彼等がイヱスに就て此断評を下すに方〔あたつ〕て一つの感情の彼等の判定力を乱すあるなし、彼等は静かに、熟慮して、イヱスは悪鬼に憑〔つ〕かれたりと断定せり、而も記憶せよ眼前に医〔いや〕されし瞽を控へつゝ。是れ実に赦さるべからざる罪ならずや、彼等は感情に駆られて此判断を下せしにあらず、彼等に遺伝貧困の此結論を促すありしにあらず、彼等は神学者として、教師として、牧師として、伝道師として、神より秘密を授けられし者として、安らかも、穏かも、偏する所少しも無きが如くに、最も公平なるが如くに、こゝにイヱスは悪鬼に憑かれたりと断定せしなり。

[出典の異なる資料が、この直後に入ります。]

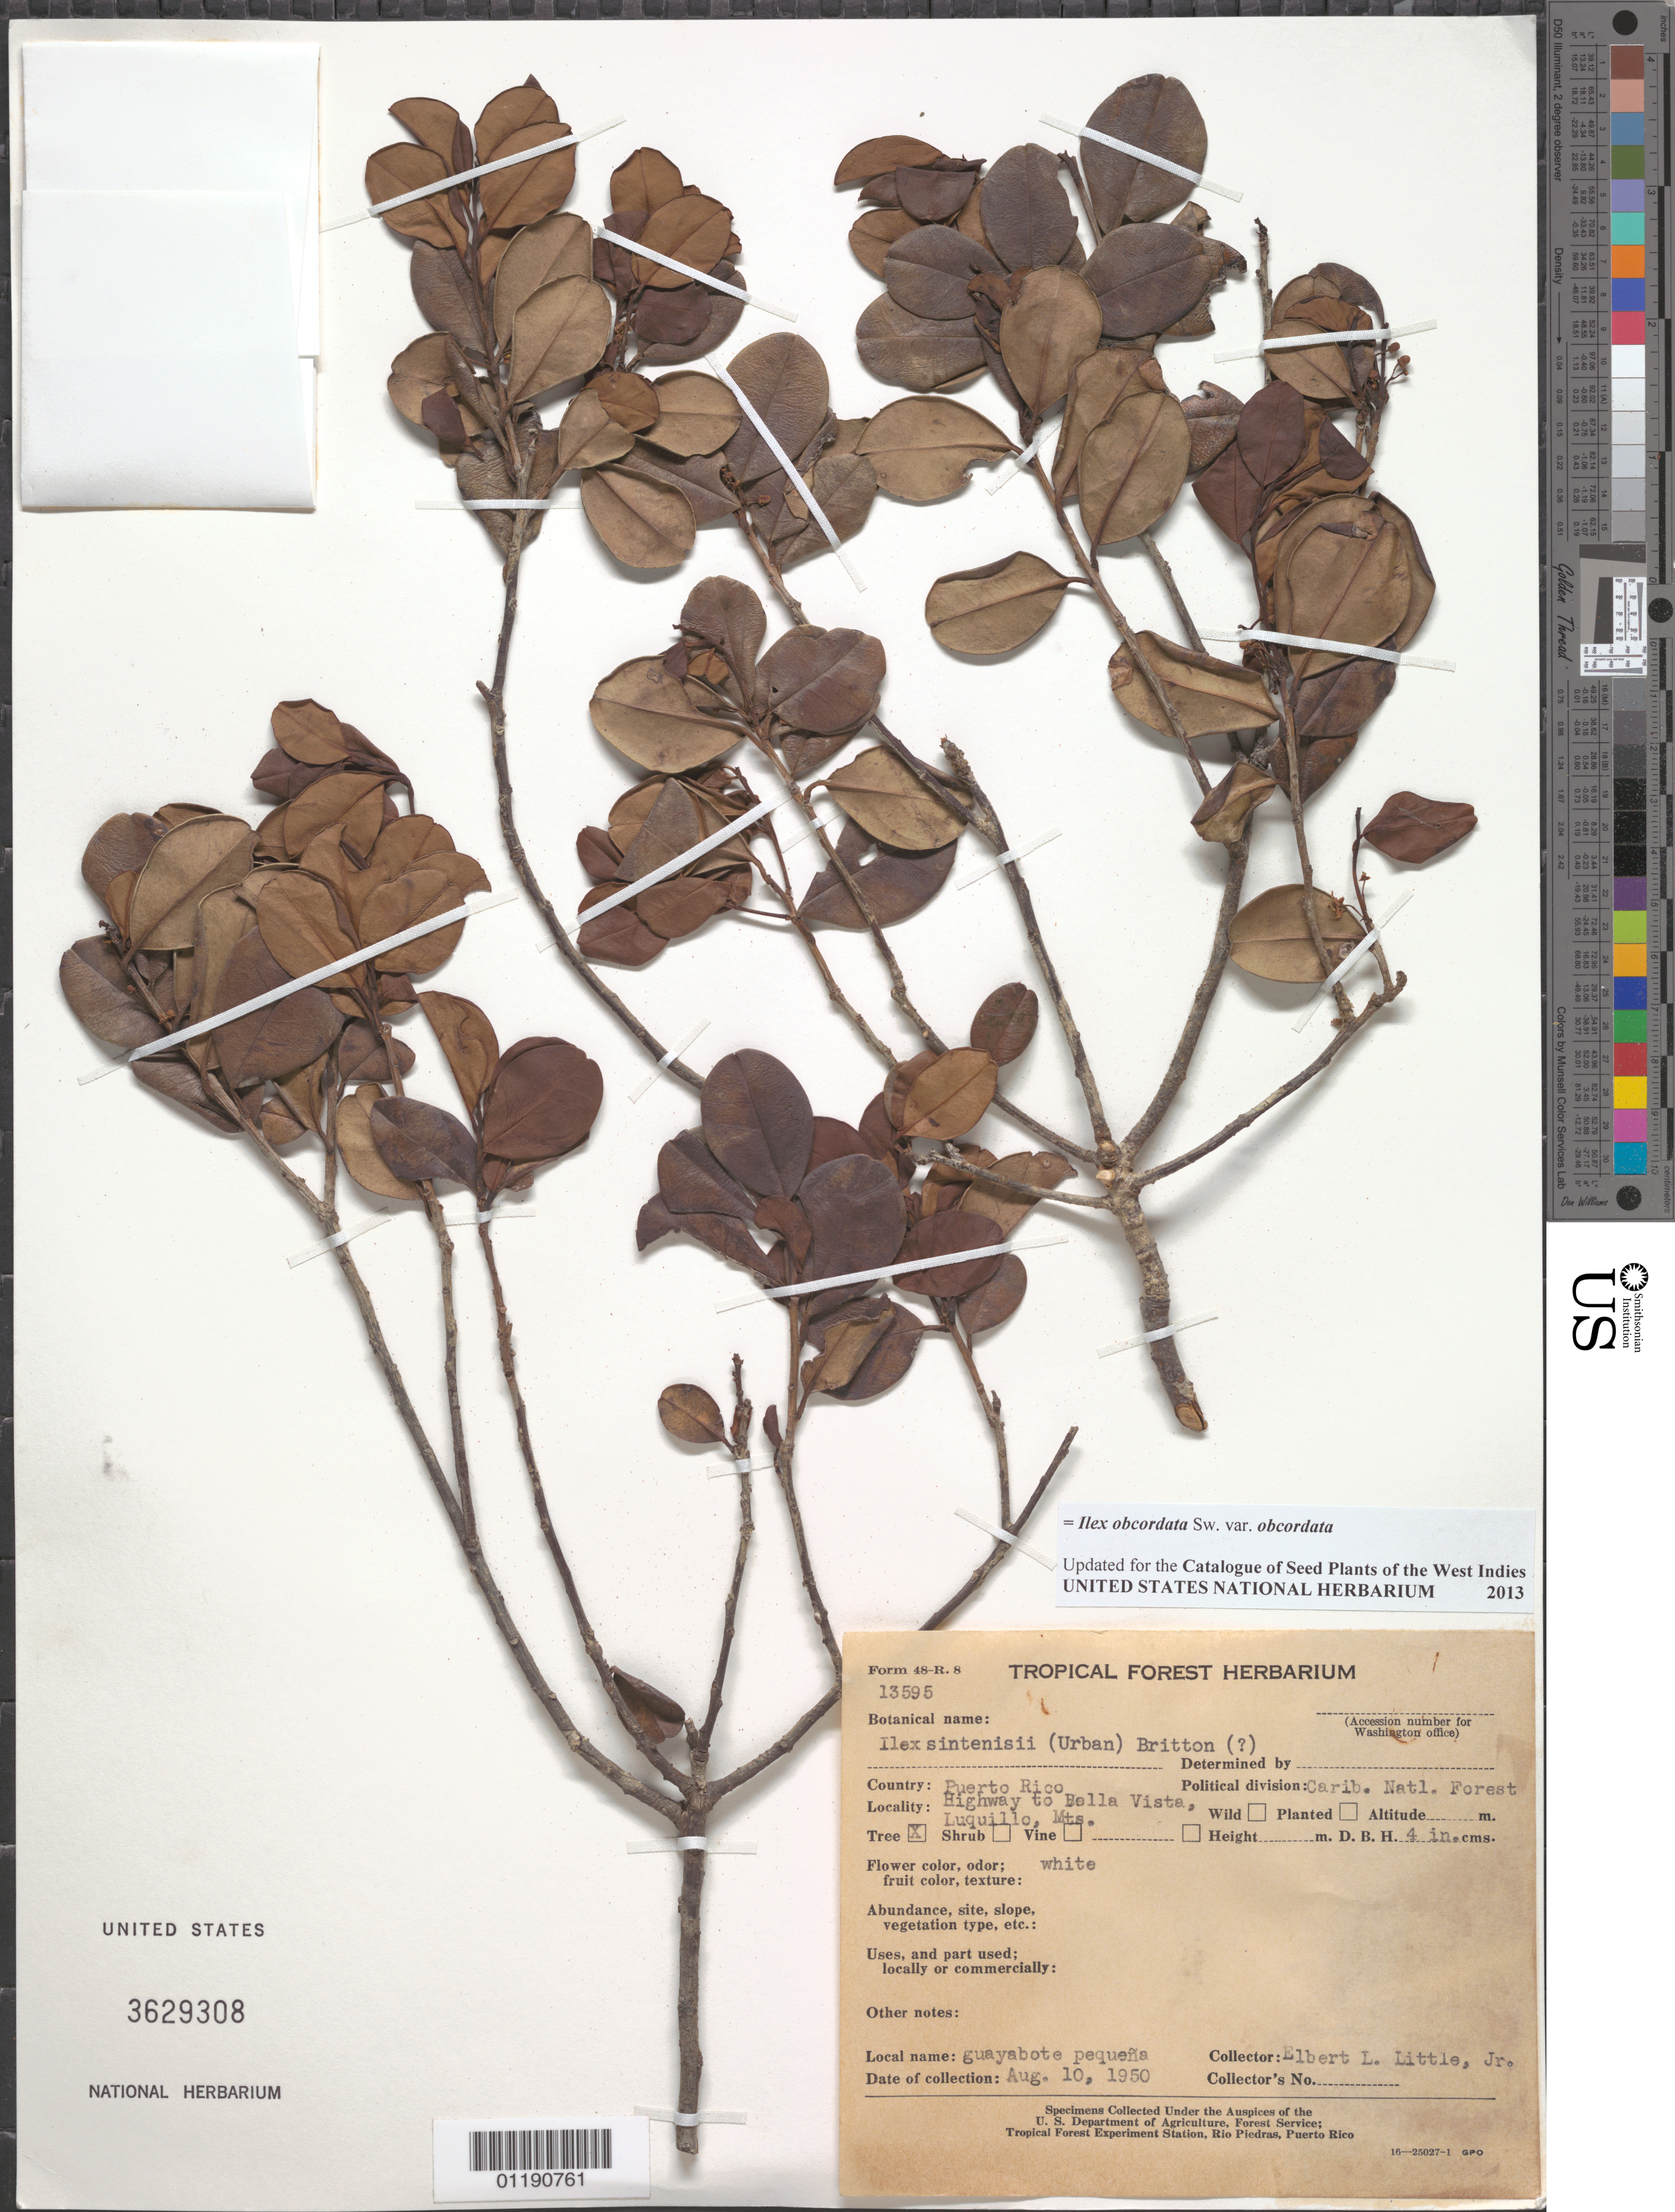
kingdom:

而して余輩は如斯〔かくのごと〕き人が如何にして赦さるべき乎を思惟する能はざるなり、意志の根底まで腐りしに加へて之を賛〔たす〕くるに該博なる智識を以てす、若〔も〕し神にして悪を善と為し得べき者と做さばいざ知らず、善を善とし悪を悪とする者にして斯くも意識の両方面より全心の硬化せる者を救はんことは余輩の想像以外にあり、意にして狂はんか、識を以て之を正すを得ん、識にして足らざらん乎、之に新智識を注入して其闇冥〔あんめい〕を展〔ひら〕くを得ん、然れども邪悪的に発達せる意志に加ふるに枉屈的に上達せる智識を以てす、人、此淵〔ふち〕に沈淪〔ちんりん〕して彼の救済は望むべからず。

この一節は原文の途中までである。